A report by the Kaiser Family Foundation reveals that Medicare HMOs perform better than traditional Medicare in providing preventive services and using resources more conservatively, at least through 2009. Two studies found that Medicare PPOs performed better than traditional Medicare on some metrics (particularly mammography rates). HMOs performed better than PPOs. These studies were conducted before changes made by the Affordable Care Act (ACA) to improve coverage of preventive services under traditional Medicare.
There is some evidence that relatively low cost-sharing (through Medicare HMOs or through Medicare with supplemental coverage), may result in earlier diagnoses of some cancers compared to traditional Medicare alone. Treatment patterns for some cancers may differ between Medicare HMOs and traditional Medicare, but studies do not show that it affects patient outcomes.
Medicare beneficiaries in HMOs are less likely to be hospitalized for a potentially avoidable admission than beneficiaries in traditional Medicare, according to six studies of beneficiaries represented by the Alliance of Community Health Plans (ACHP). Four of these studies rely on data before 2006, and reflect HMO experiences in mature markets. Performance varies substantially among Medicare Advantage plans, even among those of the same plan type. More established HMOs with integrated delivery systems tend to perform better.

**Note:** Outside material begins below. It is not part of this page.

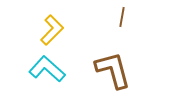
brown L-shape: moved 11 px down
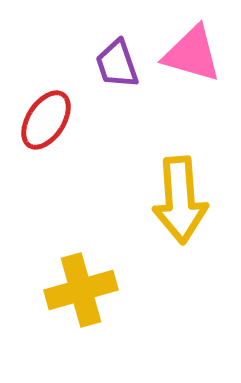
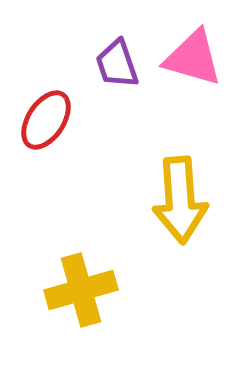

On the other hand, beneficiaries rate traditional Medicare higher in quality and access, such as care and plan rating, though one study suggests that the difference may be narrowing for the average beneficiary. Traditional Medicare is much more popular among beneficiaries who are sick. It is not yet possible to assess performance after the implementation of the ACA’s Medicare Advantage payment changes. Except for hospice care, none of the 40 studies comparing Medicare Advantage to traditional Medicare rely on data from 2010 or later.